Only Jesus is without sin. Because of this, He was the only one in the crowd that day with the authority to condemn the woman, and yet He did not.

That’s very good news when we look past the adulterous woman’s story and toward our own.

Check out Romans 6:23.

According to this verse, the punishment (or wages) for sin is always death. Since we’re all sinners, we all deserve the death penalty. Yet instead of death, Jesus offered the adulterous woman forgiveness. What gives? Did her sin go unpunished? Did Jesus make an exception? Let her off the hook?

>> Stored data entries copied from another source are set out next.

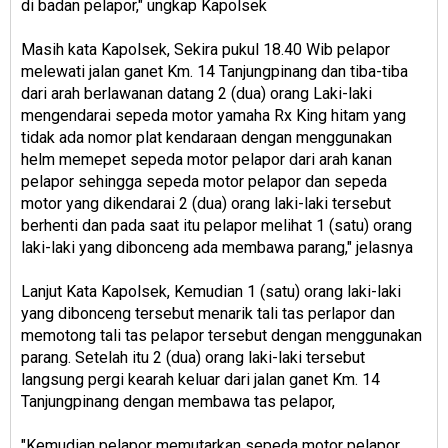
di badan pelapor," ungkap Kapolsek
Masih kata Kapolsek, Sekira pukul 18.40 Wib pelapor
melewati jalan ganet Km. 14 Tanjungpinang dan tiba-tiba
dari arah berlawanan datang 2 (dua) orang Laki-laki
mengendarai sepeda motor yamaha Rx King hitam yang
tidak ada nomor plat kendaraan dengan menggunakan
helm memepet sepeda motor pelapor dari arah kanan
pelapor sehingga sepeda motor pelapor dan sepeda
motor yang dikendarai 2 (dua) orang laki-laki tersebut
berhenti dan pada saat itu pelapor melihat 1 (satu) orang
laki-laki yang dibonceng ada membawa parang," jelasnya
Lanjut Kata Kapolsek, Kemudian 1 (satu) orang laki-laki
yang dibonceng tersebut menarik tali tas perlapor dan
memotong tali tas pelapor tersebut dengan menggunakan
parang. Setelah itu 2 (dua) orang laki-laki tersebut
langsung pergi kearah keluar dari jalan ganet Km. 14
Tanjungpinang dengan membawa tas pelapor,
"Kemudian pelapor memutarkan sepeda motor pelapor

For answers, we need to wrestle with a big word—propitiation.

Paid in Full

Check out Romans 3:23-25.

We see that fancy word “propitiation” in verse 25. It simply means full payment. Like making your final car payment or paying your full tuition for a college semester, only this kind of payment is a zillion times better.

The debt for our sin is transferred from us to Jesus.

The penalty for sin is always death. The adulterous woman deserved it. She was guilty after all. And we deserve death, too. We are guilty of breaking God’s law over and over and over. Jesus willingly paid the price because we were powerless to pay it. That’s not the same as ignoring sin. Instead, the debt for our sin is transferred from us to Jesus. He makes the payment; He is the payment.

We Are She

The adulterous woman was a real woman who really lived. Though Jesus dramatically rescued her, this is not a fairy tale. We’re taking the time to point you to this story in God’s Word today because the grace Jesus gave to her is available to you.

Jesus doesn’t ignore your sin and the Father cannot accept it, but the heavy price for it has already been paid by Jesus on the cross.

She was a woman who failed.
She was a woman who sinned.
She was a woman who was broken.

She is me. We are she.

To feel the weight of grace, imagine stepping back in history to the time of this story. Put yourself in the place of the adulterous woman. Replace her sin with an area where you know you fail to measure up to God’s standards. Picture being caught in your sin and being humiliated because of it. Then imagine Jesus gently urging you to stop sinning while freely offering forgiveness.

That offer remains on the table. May you have your own encounter with radical grace!